Marius didn’t respond. He remained annoyed at the way he’d been punished over Chatfield. But now it looked as though his climb back to grace had begun. Tellingly, it was Ilanthe herself who’d called him as he was checking operations on Fanallisto. Semisentient scruitineers had been monitoring the Delivery Man since his miserable, pleading call to Marius. Soon after that, the Delivery Man had been contacted by another survivor of the Conservative Faction, using an encrypted call that blocked any tracking. The scruitineers had used the spaceport’s civic sensors to observe him taking a capsule out to Lady Rasfay. Then the yacht launched with the owner’s authorization, which was interesting given that he’d been left lying naked and unconscious alongside his young Firstlife mistress on the landing pad.
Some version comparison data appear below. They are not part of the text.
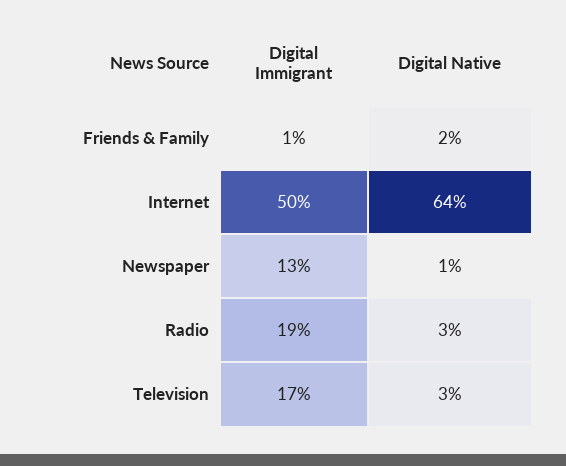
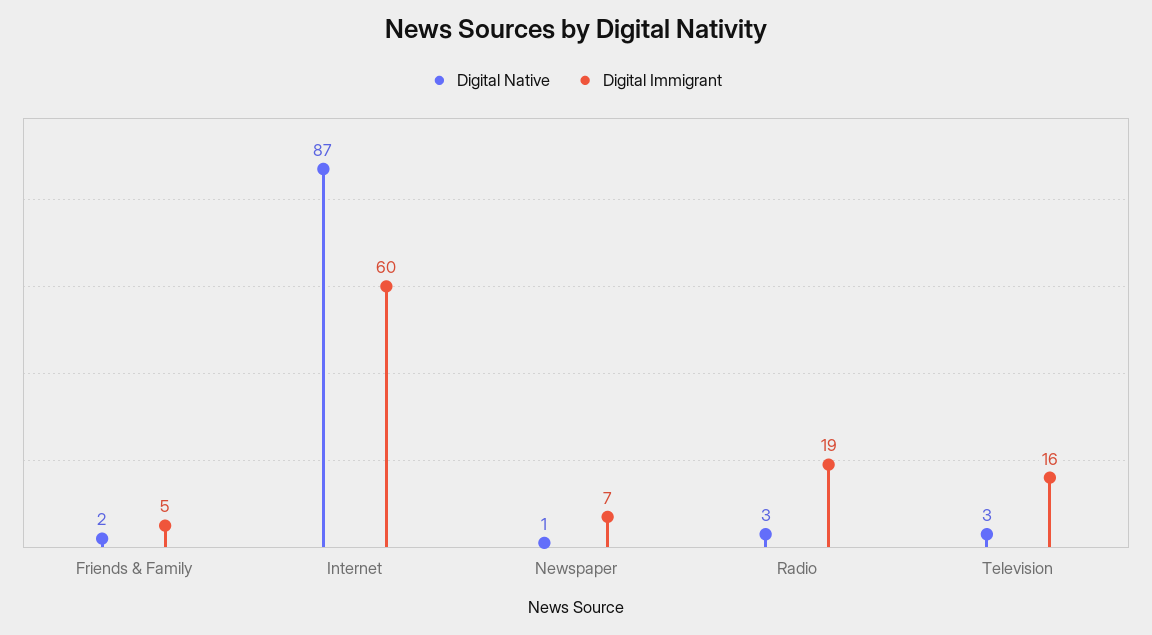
Digital Immigrant, Friends & Family: 1 -> 5
Digital Immigrant, Internet: 50 -> 60
Digital Native, Internet: 64 -> 87
Digital Immigrant, Newspaper: 13 -> 7
Digital Immigrant, Television: 17 -> 16

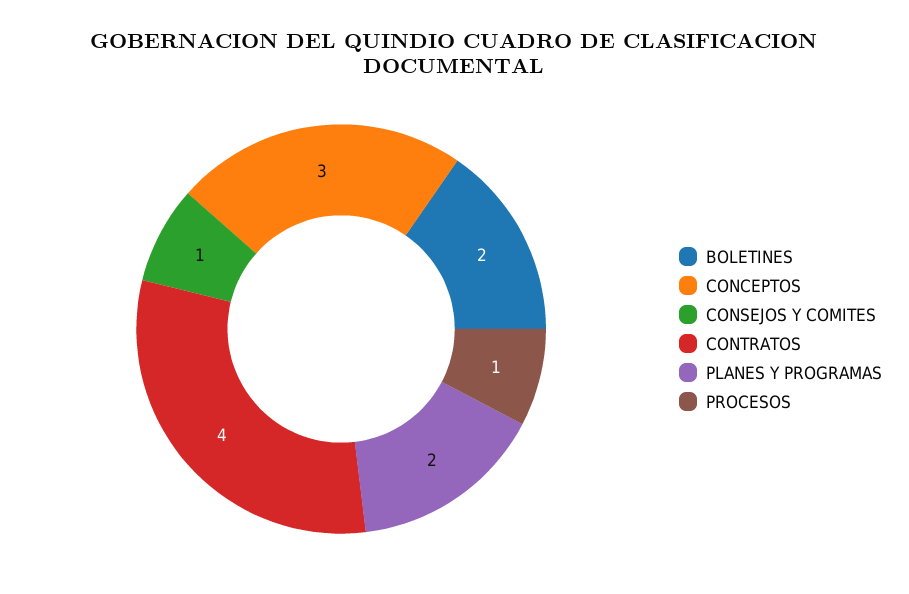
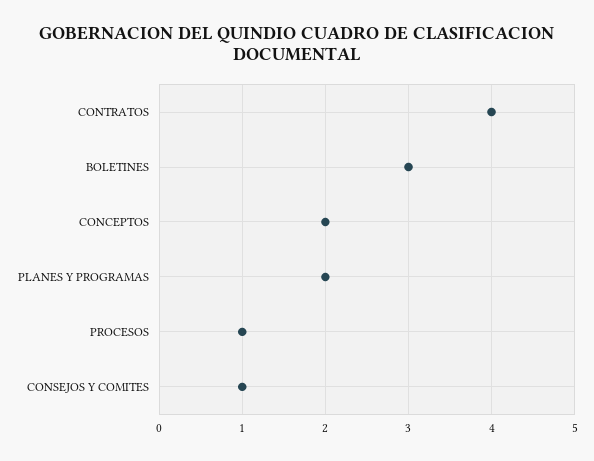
BOLETINES: 2 -> 3
CONCEPTOS: 3 -> 2

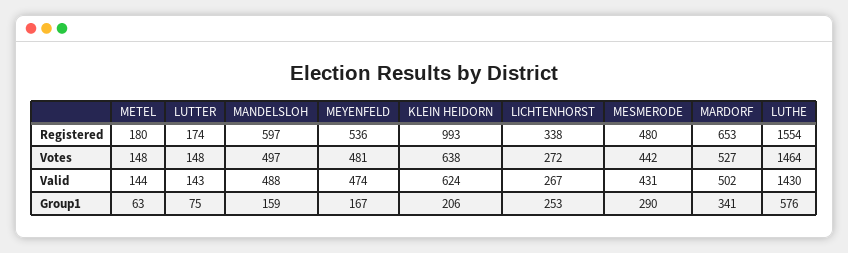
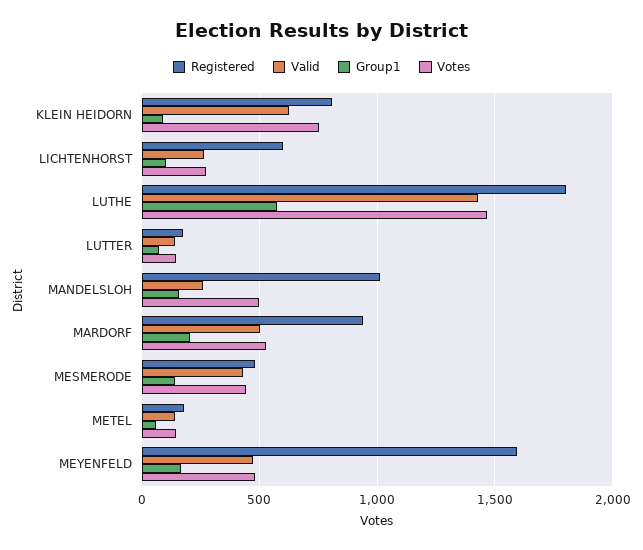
Registered, MANDELSLOH: 597 -> 1000
Registered, MEYENFELD: 536 -> 1600
Registered, KLEIN HEIDORN: 993 -> 800
Registered, LICHTENHORST: 338 -> 600
Registered, MARDORF: 653 -> 950
Registered, LUTHE: 1554 -> 1800
Votes, KLEIN HEIDORN: 638 -> 750
Valid, MANDELSLOH: 488 -> 250
Group1, KLEIN HEIDORN: 206 -> 100
Group1, LICHTENHORST: 253 -> 100
Group1, MESMERODE: 290 -> 150
Group1, MARDORF: 341 -> 200

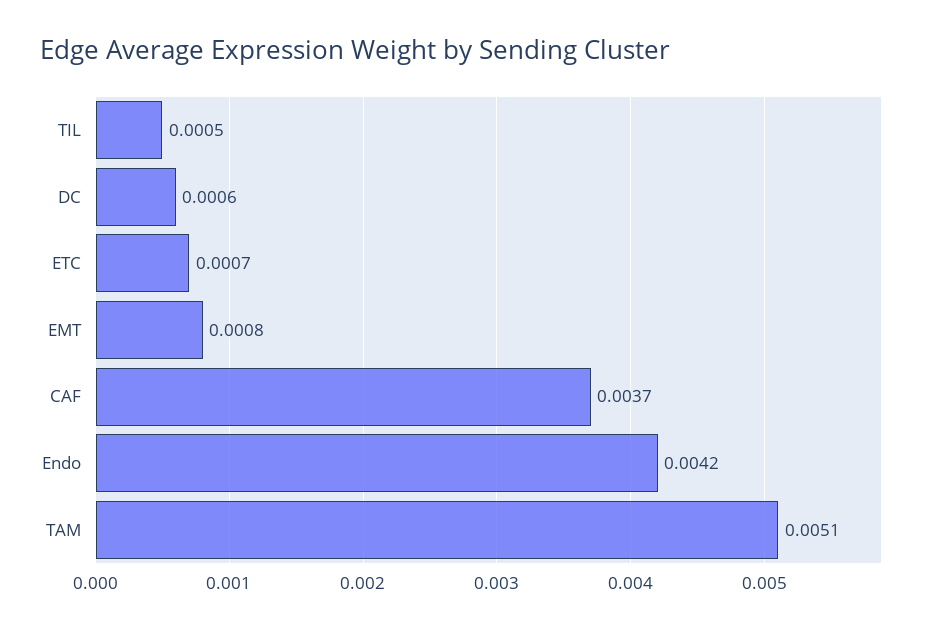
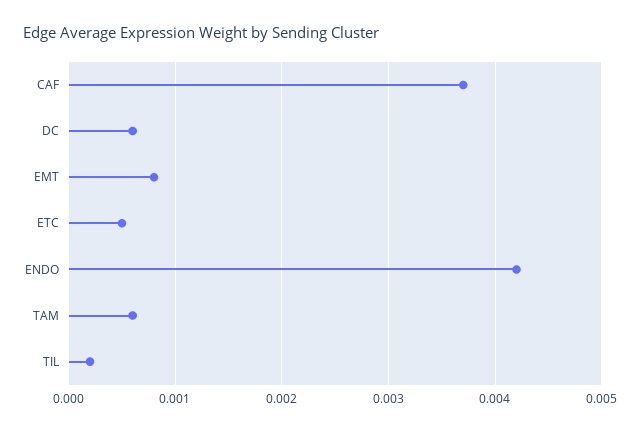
TIL: 0.0005 -> 0.0002
ETC: 0.0007 -> 0.0005
TAM: 0.0051 -> 0.0006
Ilanthe had been curious to know where the Delivery Man was heading and who he was meeting up with. Not anxious-there was no urgency in her call-but given that Araminta had unexpectedly fooled everyone yet again by somehow getting off Chobamba, monitoring the remaining Conservatives was prudent.
Marius knew where the Delivery Man had to be going. If there was anything left on Fanallisto, it was small-time, whereas the ultradrive starship was still waiting at Purlap spaceport. Marius had flown there right away.
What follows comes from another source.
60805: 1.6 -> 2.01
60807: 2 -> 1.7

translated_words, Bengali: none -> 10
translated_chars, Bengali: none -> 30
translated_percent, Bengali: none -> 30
And he’d been proved right. His own starship had detected the Lady Rasfay approaching Purlap, and he’d called Ilanthe immediately. Confirming his passage to redemption, she responded in person rather than through Valean or Neskia.
“Do you want me to exterminate him?” Ma
rius asked. His stealthed starship was holding altitude a hundred kilometers directly above Purlap spaceport. It wasn’t a particularly risky position; there were no more commercial flights in or out. Lady Rasfay was rather conspicuous simply by flying in.
Ranto was shoved to a peripheral aspect. Marius’s starship’s sensors showed him the Lady Rasfay landing on the spaceport’s naked rock close to the preposterous pink terminal building. The Delivery Man walked down the airlock’s stairs, bracketed by targeting graphics. Two hundred meters away, the ultradrive was parked on the rock where he’d left it, a featureless dark purple ovoid resting on three stumpy legs.
“No,” Ilanthe said. “At this point we need information. Until we have Araminta I need to know what the Conservatives are capable of. Follow him; find out how many there are left and what they’re doing.”
“Understood.” Marius avoided saying anything else or letting his satisfaction show. But the unusually cautious way Ilanthe was responding to the situation was indicative of how everyone was being wrong-footed by Araminta. Who could have known she was capable of using the Silfen paths? But her uncommon abilities did explain a lot, possibly even how she’d become the Second Dreamer in the first place.
He settled back on his couch and watched the Delivery Man hurry over to the ultradrive starship.
The Delivery Man stood underneath the starship and tried not to let his exasperation short-circuit the verification process. Understandably, the authorization procedure to gain flight command of the ultradrive’s smartcore was thorough; the ship was a hugely valuable asset, and the Conservative Faction wasn’t about to leave it vulnerable to anyone.
He hadn’t been able to sleep for the whole flight, nor had he eaten. The Lady Rasfay was so damned slow compared to the ships he was used to. That, coupled with the stress of losing his family, of Araminta giving everyone the slip again, and his not really knowing who the “executive” was or if this really was some kind of Accelerator ensnarement, hadn’t done his nerves any good whatsoever.